What does waiting on the Lord mean?

Exclusively on God

Waiting on God means that the heart terminates on Him, with an expectation fixed only on God for help, and on none else. “My soul, wait thou only upon God: for my expectation is from him.” That is, “Wait on God, and on no other.” Similar is that word, “Help us, Lord, for vain is the help of man.”

Pre-eminently on God

Waiting on God also signifies that your expectation is more on God Himself than on any created means. God can give you means, but if you don’t get Himself, it doesn’t matter what else you might get. He may send back your means for a plague to you and not for your good. Therefore plead with Him, and be blunt with Him, and say, “Go with us, Lord, or else carry us not up hence.” So I say, you should plead more for God’s presence than any other means under heaven.

Whatever it costs

Waiting on God means submitting to the seasons of deliverance from your present condition, and to the ordering of it and all that concerns you, while under the trial.

For as long as it takes

Wait on God means resolving to remain at the duty of waiting, until He shows you what else you should do. For waiting on God is still your duty while you are in the dark, and can use no other means for your relief.

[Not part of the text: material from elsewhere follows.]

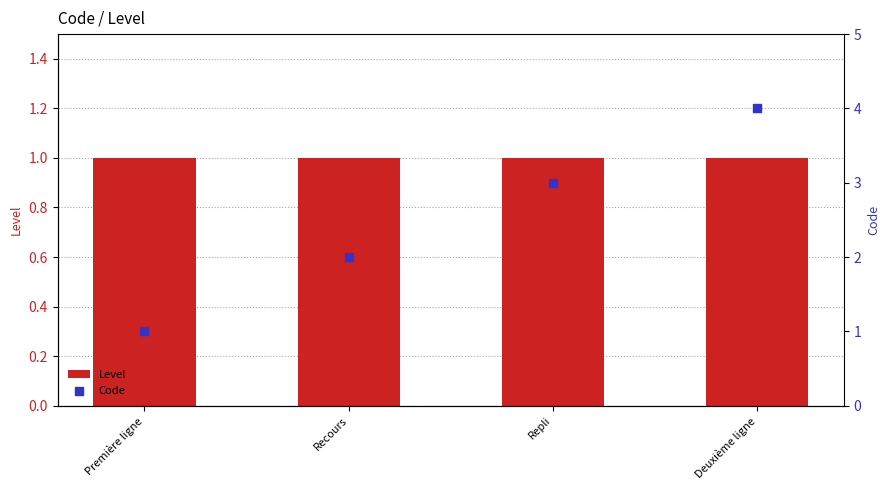

Is the value of Level at Première ligne greater than the value of Code at Deuxième ligne?

No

What follows after waiting

These things follow after waiting, and are clear from the text.

Stigma. You must resolve to be “for signs and wonders in Israel.” If ever you resolve to be someone who waits on God, you must resolve to be mocked, reproached, banished, imprisoned, and every other way persecuted for Christ.

Pressures. A great many temptations follow when you wait on God.

Isolation. There will be few left to preach the gospel or to consult with in that dark time. He says, “Go to the law, and to the testimony.” You must then make use of your Bibles instead of your ministers.

Eventual vindication. The manifest vengeance of God shall be on those who turn aside. That will be the lot of those who oppose the work and people of God.

The implications for us

Have you been given your work and duty in a dark time? Then go to God. Don’t plead ignorance, saying, “What shall we do?” Instead, I say, wait on the Lord, and judge yourselves happy, that the thing which is your duty cannot take from you by enemies (though they may take your life from you).

Face temptations squarely. Before temptation comes, be resolved that they will not cause you to turn aside. Make the effort to be clear in your understanding as to the honesty and justness of the cause, and for that end be well acquainted with the Scripture, and there see what is your duty.

To conclude, believe this, that God’s wrath abides on those who turn aside from Him. All that they previously took pleasure in shall forsake them, or shall be embittered to them, in the day when those who waited shall enjoy what they waited for.